Your assignment. From the records below, transcribe only the lines running from the one with "middle dip: (458, 367)" through the one with "pinky mcp: (182, 238)". Keep both of those end lines.

Body or hand keypoint data:
————
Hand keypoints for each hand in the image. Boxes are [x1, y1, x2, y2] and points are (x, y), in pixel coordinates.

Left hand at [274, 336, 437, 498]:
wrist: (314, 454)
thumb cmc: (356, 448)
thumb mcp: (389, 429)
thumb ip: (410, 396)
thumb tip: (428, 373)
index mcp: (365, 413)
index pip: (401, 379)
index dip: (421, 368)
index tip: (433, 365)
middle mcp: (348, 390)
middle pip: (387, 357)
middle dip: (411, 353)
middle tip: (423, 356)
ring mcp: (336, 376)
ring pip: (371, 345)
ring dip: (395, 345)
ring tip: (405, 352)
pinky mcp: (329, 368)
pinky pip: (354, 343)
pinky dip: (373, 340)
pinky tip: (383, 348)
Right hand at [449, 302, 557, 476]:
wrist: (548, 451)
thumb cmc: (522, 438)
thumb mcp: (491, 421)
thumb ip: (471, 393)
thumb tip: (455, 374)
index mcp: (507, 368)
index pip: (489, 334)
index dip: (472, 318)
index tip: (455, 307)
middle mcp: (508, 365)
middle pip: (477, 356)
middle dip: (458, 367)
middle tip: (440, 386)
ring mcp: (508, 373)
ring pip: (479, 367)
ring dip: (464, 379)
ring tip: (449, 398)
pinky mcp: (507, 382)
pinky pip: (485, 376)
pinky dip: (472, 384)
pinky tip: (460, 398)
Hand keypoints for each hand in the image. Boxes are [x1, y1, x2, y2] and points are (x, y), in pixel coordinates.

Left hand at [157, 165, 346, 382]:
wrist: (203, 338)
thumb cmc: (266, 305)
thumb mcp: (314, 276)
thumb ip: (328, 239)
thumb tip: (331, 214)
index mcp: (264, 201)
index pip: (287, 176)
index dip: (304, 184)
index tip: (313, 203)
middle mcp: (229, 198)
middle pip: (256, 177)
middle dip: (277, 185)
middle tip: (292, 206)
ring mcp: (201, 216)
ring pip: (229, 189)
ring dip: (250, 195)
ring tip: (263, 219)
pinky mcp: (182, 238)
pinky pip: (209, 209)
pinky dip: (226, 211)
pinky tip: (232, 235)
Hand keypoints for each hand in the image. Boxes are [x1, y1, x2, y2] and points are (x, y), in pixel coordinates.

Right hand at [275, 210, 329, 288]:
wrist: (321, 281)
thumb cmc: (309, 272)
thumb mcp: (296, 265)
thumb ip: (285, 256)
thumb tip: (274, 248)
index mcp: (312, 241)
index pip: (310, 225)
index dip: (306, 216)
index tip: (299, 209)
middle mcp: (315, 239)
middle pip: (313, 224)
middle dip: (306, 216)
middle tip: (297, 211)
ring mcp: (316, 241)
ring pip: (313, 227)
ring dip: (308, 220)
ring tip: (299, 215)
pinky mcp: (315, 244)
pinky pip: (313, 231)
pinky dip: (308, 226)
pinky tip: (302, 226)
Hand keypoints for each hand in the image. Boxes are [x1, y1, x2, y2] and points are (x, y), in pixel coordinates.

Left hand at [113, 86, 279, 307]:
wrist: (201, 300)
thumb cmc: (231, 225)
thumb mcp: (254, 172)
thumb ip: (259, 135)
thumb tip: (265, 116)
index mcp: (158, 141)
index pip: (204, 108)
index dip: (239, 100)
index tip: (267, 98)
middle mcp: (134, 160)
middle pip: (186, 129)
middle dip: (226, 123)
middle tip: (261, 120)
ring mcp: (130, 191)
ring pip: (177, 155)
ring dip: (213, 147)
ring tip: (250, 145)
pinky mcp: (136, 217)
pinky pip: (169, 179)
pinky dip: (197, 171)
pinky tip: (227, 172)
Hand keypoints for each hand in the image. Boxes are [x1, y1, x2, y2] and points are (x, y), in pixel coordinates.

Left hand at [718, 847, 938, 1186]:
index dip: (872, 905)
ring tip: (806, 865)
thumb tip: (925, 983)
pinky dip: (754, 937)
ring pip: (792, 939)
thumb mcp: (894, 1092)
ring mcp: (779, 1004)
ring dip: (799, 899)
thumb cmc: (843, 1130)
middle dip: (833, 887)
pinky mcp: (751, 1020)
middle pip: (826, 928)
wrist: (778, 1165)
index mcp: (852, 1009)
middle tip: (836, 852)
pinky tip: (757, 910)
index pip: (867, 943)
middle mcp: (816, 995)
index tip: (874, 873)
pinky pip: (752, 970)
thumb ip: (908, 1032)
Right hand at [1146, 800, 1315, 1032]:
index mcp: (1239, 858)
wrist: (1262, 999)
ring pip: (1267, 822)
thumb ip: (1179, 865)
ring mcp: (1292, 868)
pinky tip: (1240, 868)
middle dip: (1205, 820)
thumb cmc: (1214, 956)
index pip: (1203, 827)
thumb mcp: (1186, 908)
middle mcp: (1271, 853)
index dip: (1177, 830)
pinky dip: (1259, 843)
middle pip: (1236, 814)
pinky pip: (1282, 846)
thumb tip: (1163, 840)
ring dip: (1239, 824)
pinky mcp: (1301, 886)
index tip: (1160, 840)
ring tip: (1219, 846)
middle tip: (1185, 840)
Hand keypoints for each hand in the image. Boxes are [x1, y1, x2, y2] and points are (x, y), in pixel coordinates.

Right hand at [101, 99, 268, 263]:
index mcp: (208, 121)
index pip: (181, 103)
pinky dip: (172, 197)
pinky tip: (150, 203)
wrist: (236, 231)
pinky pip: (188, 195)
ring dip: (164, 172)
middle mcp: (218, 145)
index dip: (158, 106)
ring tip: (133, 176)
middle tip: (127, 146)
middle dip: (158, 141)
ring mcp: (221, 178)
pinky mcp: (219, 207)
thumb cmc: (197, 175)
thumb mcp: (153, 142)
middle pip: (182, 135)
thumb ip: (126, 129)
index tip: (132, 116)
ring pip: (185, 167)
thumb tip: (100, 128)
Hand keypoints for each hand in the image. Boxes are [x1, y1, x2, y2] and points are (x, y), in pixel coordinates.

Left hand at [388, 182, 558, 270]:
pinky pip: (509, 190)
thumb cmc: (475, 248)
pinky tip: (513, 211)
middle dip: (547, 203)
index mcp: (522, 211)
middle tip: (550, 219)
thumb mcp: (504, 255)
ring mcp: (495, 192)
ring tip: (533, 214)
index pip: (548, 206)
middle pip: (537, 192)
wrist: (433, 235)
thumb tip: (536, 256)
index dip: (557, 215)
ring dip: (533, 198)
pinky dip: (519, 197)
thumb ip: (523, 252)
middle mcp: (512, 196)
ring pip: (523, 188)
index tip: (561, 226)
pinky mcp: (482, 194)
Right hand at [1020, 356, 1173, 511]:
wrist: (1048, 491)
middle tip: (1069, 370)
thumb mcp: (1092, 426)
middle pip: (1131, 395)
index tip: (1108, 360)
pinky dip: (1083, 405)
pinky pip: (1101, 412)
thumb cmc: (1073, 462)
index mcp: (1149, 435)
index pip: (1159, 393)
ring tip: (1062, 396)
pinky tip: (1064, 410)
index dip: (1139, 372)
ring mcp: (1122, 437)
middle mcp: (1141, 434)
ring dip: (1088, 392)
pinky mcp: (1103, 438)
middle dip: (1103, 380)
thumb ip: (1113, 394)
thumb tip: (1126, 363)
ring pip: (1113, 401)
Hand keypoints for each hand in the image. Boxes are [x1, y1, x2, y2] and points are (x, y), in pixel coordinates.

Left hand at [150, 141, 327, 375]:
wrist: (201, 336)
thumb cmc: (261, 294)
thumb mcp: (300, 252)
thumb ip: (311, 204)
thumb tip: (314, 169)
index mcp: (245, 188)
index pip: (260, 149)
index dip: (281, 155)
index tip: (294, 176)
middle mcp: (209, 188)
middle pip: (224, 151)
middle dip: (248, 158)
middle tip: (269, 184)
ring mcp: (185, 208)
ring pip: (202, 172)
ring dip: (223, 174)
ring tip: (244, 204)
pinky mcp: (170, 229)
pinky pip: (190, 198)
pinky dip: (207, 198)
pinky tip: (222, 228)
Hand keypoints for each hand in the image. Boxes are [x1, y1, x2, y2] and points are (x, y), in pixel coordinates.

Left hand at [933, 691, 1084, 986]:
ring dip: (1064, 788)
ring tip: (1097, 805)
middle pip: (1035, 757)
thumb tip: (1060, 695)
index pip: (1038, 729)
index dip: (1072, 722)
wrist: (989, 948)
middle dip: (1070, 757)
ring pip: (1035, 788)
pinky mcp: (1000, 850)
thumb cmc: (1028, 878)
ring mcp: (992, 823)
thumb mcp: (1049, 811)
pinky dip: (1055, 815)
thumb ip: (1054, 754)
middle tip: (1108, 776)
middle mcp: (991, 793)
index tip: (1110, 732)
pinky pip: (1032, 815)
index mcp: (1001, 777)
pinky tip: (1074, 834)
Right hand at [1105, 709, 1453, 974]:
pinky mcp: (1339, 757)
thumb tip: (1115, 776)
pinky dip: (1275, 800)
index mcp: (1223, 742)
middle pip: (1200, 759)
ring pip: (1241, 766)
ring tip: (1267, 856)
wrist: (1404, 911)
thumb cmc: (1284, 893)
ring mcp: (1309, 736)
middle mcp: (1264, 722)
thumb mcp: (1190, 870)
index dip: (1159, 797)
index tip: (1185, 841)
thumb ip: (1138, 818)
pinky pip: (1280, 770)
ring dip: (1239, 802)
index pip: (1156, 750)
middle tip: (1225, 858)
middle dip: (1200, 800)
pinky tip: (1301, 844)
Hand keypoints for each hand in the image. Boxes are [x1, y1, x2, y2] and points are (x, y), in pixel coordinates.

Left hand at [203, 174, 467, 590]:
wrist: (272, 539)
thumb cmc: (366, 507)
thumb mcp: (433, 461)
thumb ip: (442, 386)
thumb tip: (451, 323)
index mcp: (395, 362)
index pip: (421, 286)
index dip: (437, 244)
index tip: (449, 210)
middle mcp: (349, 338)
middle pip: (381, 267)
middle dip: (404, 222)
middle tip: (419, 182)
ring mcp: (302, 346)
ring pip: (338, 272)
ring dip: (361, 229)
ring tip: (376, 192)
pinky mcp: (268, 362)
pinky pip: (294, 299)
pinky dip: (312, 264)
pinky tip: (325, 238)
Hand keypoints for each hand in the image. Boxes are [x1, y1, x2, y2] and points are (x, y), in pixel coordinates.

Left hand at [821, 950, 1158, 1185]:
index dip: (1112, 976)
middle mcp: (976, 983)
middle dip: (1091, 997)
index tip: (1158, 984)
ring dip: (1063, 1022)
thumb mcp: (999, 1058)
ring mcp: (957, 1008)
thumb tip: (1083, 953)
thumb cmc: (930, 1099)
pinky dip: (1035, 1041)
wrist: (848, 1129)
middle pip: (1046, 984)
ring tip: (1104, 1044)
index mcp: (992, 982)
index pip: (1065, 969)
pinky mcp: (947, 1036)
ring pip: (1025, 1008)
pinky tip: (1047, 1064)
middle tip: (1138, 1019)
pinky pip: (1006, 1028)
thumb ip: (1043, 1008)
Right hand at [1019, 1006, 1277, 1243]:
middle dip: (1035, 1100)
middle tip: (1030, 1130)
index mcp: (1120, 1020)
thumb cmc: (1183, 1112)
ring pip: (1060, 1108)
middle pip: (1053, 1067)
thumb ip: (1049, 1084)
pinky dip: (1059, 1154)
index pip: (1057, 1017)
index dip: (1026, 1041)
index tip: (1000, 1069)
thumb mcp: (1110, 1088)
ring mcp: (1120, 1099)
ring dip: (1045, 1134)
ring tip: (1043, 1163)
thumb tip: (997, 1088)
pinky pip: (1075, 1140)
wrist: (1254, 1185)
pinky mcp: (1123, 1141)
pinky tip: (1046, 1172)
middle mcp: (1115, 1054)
————
Written solution.
middle dip: (458, 367)
middle tip: (440, 386)
ring mcp: (508, 373)
ring pip: (479, 367)
ring dip: (464, 379)
ring tip: (449, 398)
pinky mcp: (507, 382)
pinky pip: (485, 376)
pinky dip: (472, 384)
pinky tip: (460, 398)
Hand keypoints for each hand in the image. Boxes are [x1, y1, x2, y2] and points are (x, y), in pixel coordinates.

Left hand at [157, 165, 346, 382]:
wrist: (203, 338)
thumb cmc: (266, 305)
thumb mcp: (314, 276)
thumb ip: (328, 239)
thumb tip: (331, 214)
index mcp: (264, 201)
index pip: (287, 176)
index dip: (304, 184)
index tip: (313, 203)
middle mcp: (229, 198)
middle pip: (256, 177)
middle dip: (277, 185)
middle tip: (292, 206)
ring mcp: (201, 216)
ring pip: (229, 189)
ring dip: (250, 195)
ring tip: (263, 219)
pinky mcp: (182, 238)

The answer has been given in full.